The Limitations of One-Brand IPOs

Investors' interest has recently been piqued by high growth initial public offerings. Recently, companies whose revenue has been accumulated primarily from one main product are "going public" in order to acquire capital for expansion. For instance, GoPro (GPRO), the company behind the trending line of tiny, waterproof video cameras, had their IPO on NASDAQ on June 26, 2014, while Amplify Snack Brands, Inc. (BETR), a high growth snack company known for their popular product SkinnyPop, had theirs on the New York Stock Exchange on August 5, 2015. Both companies attribute their success primarily to the branding of a one key product line.

As changes in their stock prices since the time of their IPOs reflect, however, one highly popular brand isn’t always a sufficient reason to leave the private market. Opening at a share price of $18.00 on August 5th, Amplify Snack Brand’s shares took a hit even on the first day of selling, trading down over 8% at $16.55 per share by mid-day. As John Kell explained in Fortune that day, this drop was unusual given that the average first-day gain of consumer food IPOs in the past five years has been 22% (as reported by Renaissance Capital). Despite Amplify Snack Brands’s attempts to diversify by purchasing a small-cap tortilla chip company, Paqui, for $12 million in April 2015, this move has not done enough to ensure positive growth in the company’s share prices.

Amplify has focused its branding on the idea of “Better-For-You” snacks, which goes along with the widespread consumer preference for “healthy” nibbles and explains why SkinnyPop is so popular.
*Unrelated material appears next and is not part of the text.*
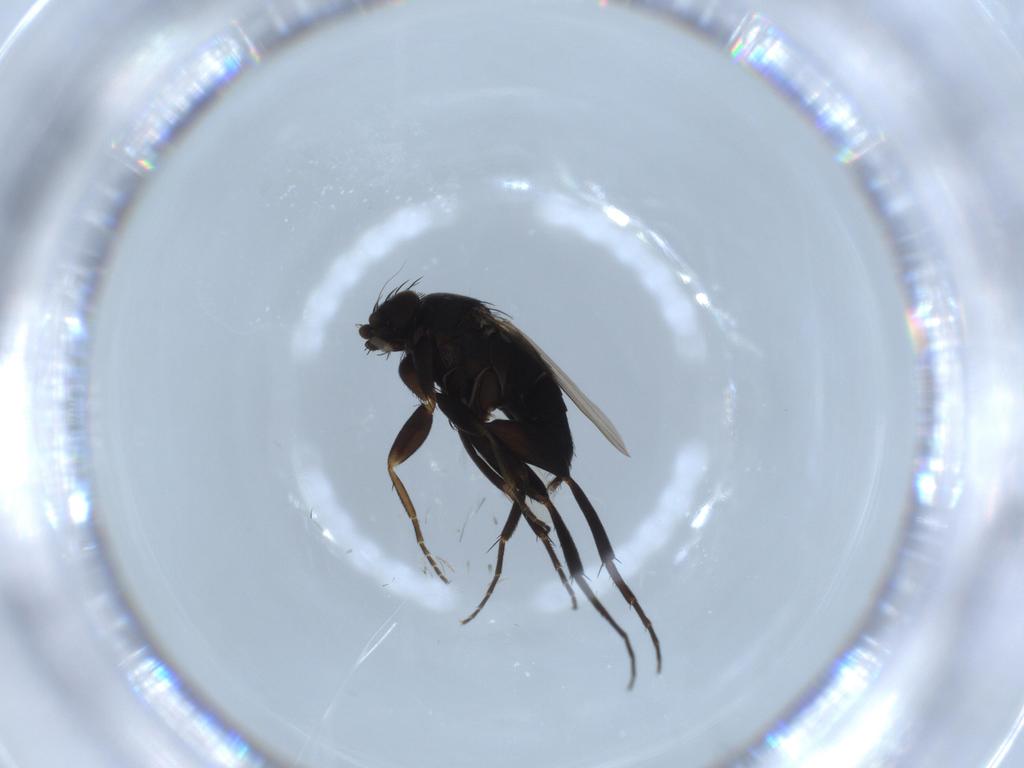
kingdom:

How is SkinnyPop so profitable, while Amplify’s share price has plunged down as low as $10.00, and is currently hovering at around $12.00? As explained in a recent article for Seeking Alpha, the company did not make a profit on the IPO because all public shares offered came from selling shareholders, it has assumed nearly $200 million in debt, and has only $17 million in cash, which is not enough to conduct acquisitions in the near future. In addition, SkinnyPop has numerous competitors selling similar products at comparable prices. Thus, as Richard Pearson reports in Seeking Alpha, numerous analysts, including himself, are choosing to short BETR.
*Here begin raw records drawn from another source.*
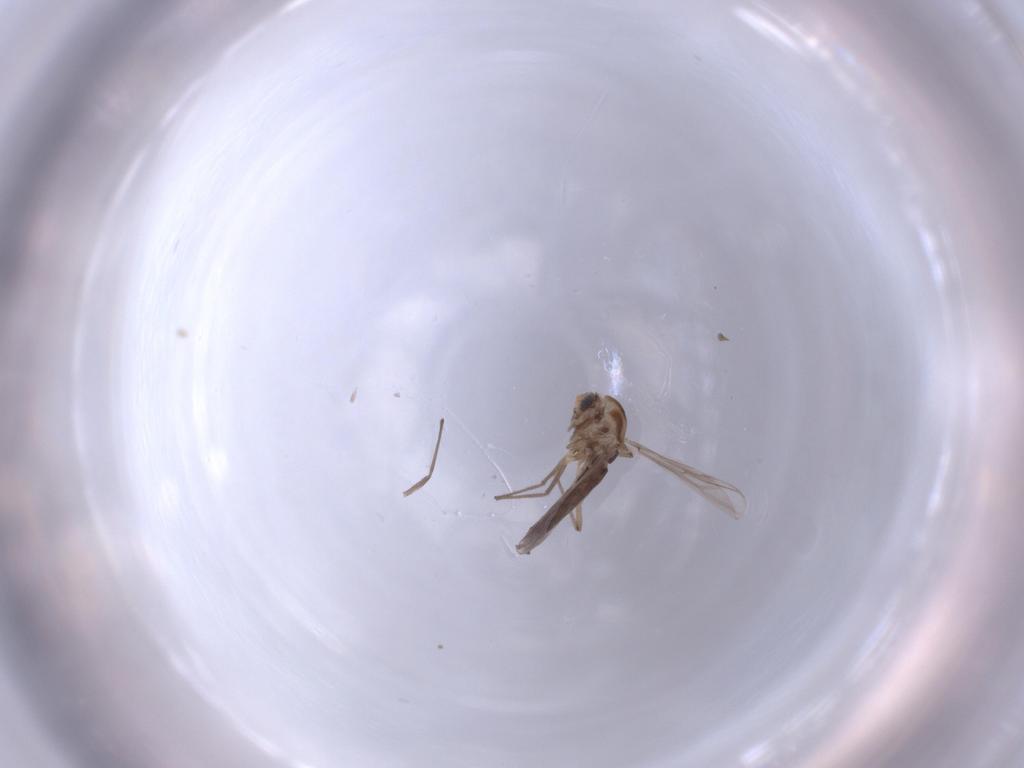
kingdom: Animalia
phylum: Arthropoda
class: Insecta
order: Diptera
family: Chironomidae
By comparison, GoPro went public at a share price of $24.00 and was trading at $27.60 as of closing time on October 9th. The company plans to start selling drones in 2016, which will boost the company’s earnings in the short term, but will this be enough to maintain GoPro’s market share? A recent Seeking Alpha article discussed how GoPro has never fallen short of their predicted estimates for quarterly results, and there is reason to believe that they will continue to maintain this reliability. While it is difficult to make comparisons between Amplify and GoPro given their involvement in very different industries, it appears that GoPro is a stronger company within its sphere and has more opportunities for diversification. For this reason, even though GoPro shares have dropped from nearly $90 to $27 over the past year, Seeking Alpha writers, such as Josh Arnold, remain confident that this company has substantial upside.

Ultimately, it is difficult to predict how well companies whose profit is primarily driven by one product line will do when they go public. As Amplify Snack Brands and GoPro show, this wide range of potential outcomes is what draws the interest of investors, allowing them to weigh in with their own insights. As many startups can attract attention and success from one good idea, it is interesting to track which are able to continue to innovate, and which fade from the spotlight.